Чуть ослабила захват правой руки, левой удерживая кинжал, и равнодушно попросила:
— Расскажи о себе! — и для всех, чтобы знали. — Я уже встречала таких, как вы… полуразумных тварей, — намеренно оскорбляла ее…их всех, чтобы показать, как ненавижу сумеречных. — Один из таких и поведал мне, как же вам нелегко приходится! Даже жаль вас… порой, да так, что хочется убить голыми руками, — слегка усилила хватку, вампир издал стон, звучащий изысканной музыкой в моих ушах. Его любовница дернулась, руки так и поднялись, желая придушить меня, и я напомнила. — Мы беседуем!
— Зачем? — ожесточенно отозвалась она. — Если ты все равно убьешь нас!
— Ты умоляешь о пощаде, и, как великодушная королева, я обязана выслушать тебя! — я изощренно издевалась, получая какое-то мрачное удовольствие. Разум настойчиво твердил: «Остановись! Подумай, что ты творишь?!»
— Ты же не отпустишь нас! — вампирша сузила налитые кровь очи.

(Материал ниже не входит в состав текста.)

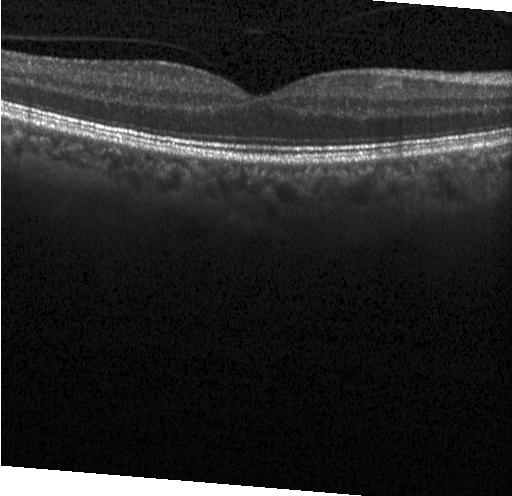 This B-scan demonstrates no CNV, DME, or drusen.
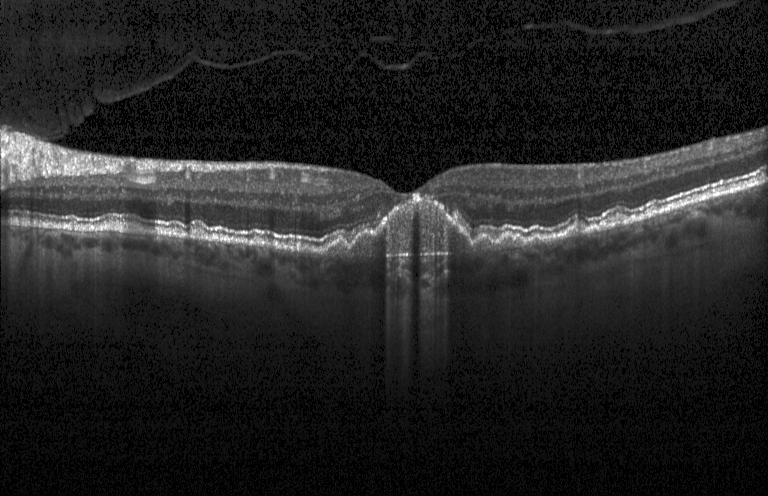
Retinal OCT B-scan
Macular OCT: CNV.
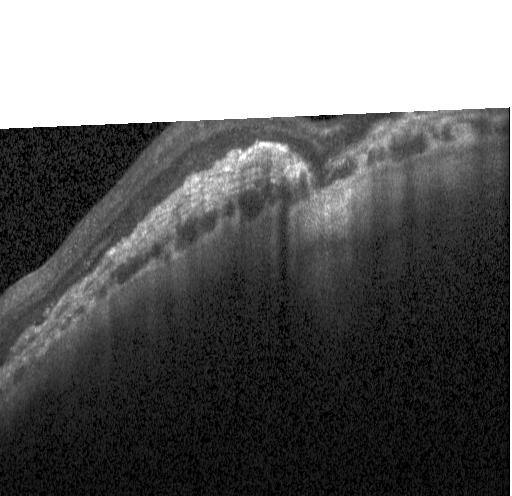 Diagnosis: CNV.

— Почему? — эта опасная, щекочущая нервы игра нравилась мне все больше и больше. И я намерена была выиграть, уйти отсюда вместе с эрт Вэроном и своей альбиной, а еще попытаться уничтожить часть сумеречных, а остальных заставить повиноваться мне. Мысль пришла внезапно, но я не смогла отвергнуть ее, потому что понимала — северу важен каждый! И если Нордуэллу служат призраки, то почему бы Ар-де-Мею не заручиться поддержкой сумеречных?! Твари пригодятся, когда придет время сразиться с Беккит и ее рыцарями, а я твердо знала, это время придет, и совсем скоро. Не ведаю, откуда пришло такое знание, но оно прочно укоренилось во мне. И я предполагала, сколько людей в войске Алэра! А также своими глазами видела, что творится в моем крае, потому поклялась — ни за что не отдам его снова, не позволю Беккитте победить в этой войне! Не хотелось думать, что скажет на это все Алэр, а в том, что супруг выскажется, я тоже не сомневалась! Но действовала, ломая себя, идя против всех принципов, зная, что те, кто рядом не поймут! Потому им останется только принять и смириться! Впрочем, мириться придется и мне, прежде всего с собой!
— Разве тебя не учили убивать таких, как мы? — вскричала вампирша.
— Как твое имя? — поинтересовалась я, удивив всех, стоящих в этом зале.
— К чему…
— Как твое имя? — четко, без суеты заставляю ее играть по моим правилам, и сумеречная рычит, сражаясь с собой. И в этом мы похожи!
— Эдель!
— Чудно! — в этот миг я напоминала себе Беккитту — своего главного врага и понимала, что лучшие учителя это те, кого мы ненавидим. Пожалуй, очередная благодарность, словно монетка, опустится в копилку, где уже лежат прочие.
— Эдель, — смотрю в ее глаза, — сейчас ты принесешь мне клятву, и мы разойдемся с миром!
— Н… — заговаривает она, мотая головой, и я едко переспрашиваю:
— Нет? — сила во мне бурлит, и вампир опять стонет, а я радуюсь, вот только не знаю, кого именно из Хранителей благодарить, что все так удачно складывается.
— Твоя кровь — моя кровь! Твоя плоть — моя плоть! Твоя жизнь — моя жизнь, королева! — цедит Эдель, и чувствую все, что испытывает, с чем борется она.
— Подойди! — приказываю я, и сумеречная подчиняется.
Кинжал в моей руке звенит, когда провожу острием по белоснежной коже. Кровь у сумеречных бордовая, густая, холодная, и я слизываю каплю, сдерживая тошноту.
— Отравишься, — с надеждой шепчет Эдель.
— Не мечтай! — отзываюсь я. — Во мне тьмы не меньше, чем в тебе! Только я — ее хозяйка, а не рабыня!
— Тебе не простят! — мне нравится прямота сумеречной, и я верю, что ее характер позволит сохранить остатки разума, остаться той, кто она есть сейчас, не превратиться в безумное существо, живущее лишь инстинктами.
— А теперь, Эдель, ты изберешь себе десяток из своих бывших соратников! Остальных убьешь!
— Нет!
— Да!
— Да, — говорит она, но мы обе знаем, что лжет, и у меня не остается выбора.
Не отводя взора от лица сумеречной, я зову свою альбину:
— Лелька, меч при тебе?
— Отрубить ей голову? — вопрошает альбина. — Или вырезать мертвое сердце? Знаешь, мне это нравится!
— Успеешь еще! А пока, — делаю паузу, с кровожадной, многообещающей улыбкой на устах, чтобы тварь прониклась, осознала, научилась бояться меня. — Отруби вампиру крылья!